Private non-industrial forest landowners are very interested in fertilization of their pine plantations. Many own tractors and spreaders and are willing to apply fertilizers themselves. Very little information is available to NIPFLs on the magnitude and duration of response to NP, NPCu, NPKCu, or NPKSCu fertilization in thinned loblolly pine stands on marginal fertility cut-over sites. Current pine pulpwood versus chip and saw and small sawtimber price disparities (pulpwood is 1/5 chip and saw per cord and 1/8 sawtimber per cord) have many NIPF landowners wanting to shift wood to the more valuable product classes as well as grow more wood.


Methodology

This draft proposes that a fertilizer trial (3 to 4 replications in a randomized complete block design) using NP, NPCu, NPKCu, and NPKSCu and an untreated control be installed in one of Chuck Leavell's thinned loblolly pine stands that has marginal fertility.
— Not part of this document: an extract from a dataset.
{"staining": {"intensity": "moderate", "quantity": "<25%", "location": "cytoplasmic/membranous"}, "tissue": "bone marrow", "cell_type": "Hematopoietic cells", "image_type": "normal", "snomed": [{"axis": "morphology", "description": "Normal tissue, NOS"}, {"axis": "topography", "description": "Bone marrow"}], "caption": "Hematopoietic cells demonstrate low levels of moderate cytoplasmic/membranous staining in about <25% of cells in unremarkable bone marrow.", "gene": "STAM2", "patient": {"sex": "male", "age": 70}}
The major objectives: (1) quantify the magnitude and duration of wood volume response to the fertilizer combinations, (2) determine changes in product class distribution and (3) the cash flow and rate of return for each fertilizer combination compared to unfertilized control plots, and (4) discern when fertilizers are to be re-applied to maintain wood volume gain.

The proposed project duration is 5 years. Seven thinned loblolly pine stands have been located on Chuck Leavell's property that are NP, NPCu, NPKCu or NPKSCu deficient.

Gross treated plots (147.6 x 147.6 feet, or 0.5 acres) and internal permanent measurement plots (104.5 x 104.5 feet or 0.25 acres) will be installed in the delineated soil series area. Forty feet of untreated buffer will be between each gross treated plot. Replications (blocks) will be laid out on the contour to minimize soil moisture differences. Baseline soil (10 to 20 samples to make a composite sample, with one composite sample /plot @ 0-8") and foliar samples will be taken in each plot prior to treatment. Initial stand and plot leaf area index (LAI) will be estimated using the NCSU protocol in midsummer. Foliage samples (3 dominants/plot, upper 1/3 crown, south side, first flush of previous year’s growth to represent each composite sample/plot) will be taken each dormant season. Soil and foliage analysis will include N (foliage only), P, K, Ca, Mg, S, Cu, Mn, Zn, and B. Soil pH for each plot will also be determined. All living crop trees in each plot will be aluminum tagged, numbered and measured for dbh and total height prior to treatment. Live crown ratio of all living trees/plot will be measured prior to treatment.

Randomly assigned to each plot will be a NP, NPCu, NPKCu, or NPKSCu fertilizer treatment. Untreated control plots will serve reference plots. The one-time fertilizer application levels in the thinned loblolly pine stand will be 200 lbs N/acre + 40 lbs elemental-P + 80 lbs elemental-K + 60 lbs S and 5 lbs Cu/acre. Application timing of fertilization will be targeted for late winter (February-March) to minimize N losses. Forest soil and foliage sampling will occur each subsequent winter following treatment, and LAI estimated at peak expression in midsummer following treatment. Total height and dbh will be remeasured every other winter to determine diameter class distribution, volume/tree, and volume/acre by product class. Live crown ratio of all trees/plot will also be measured every other winter.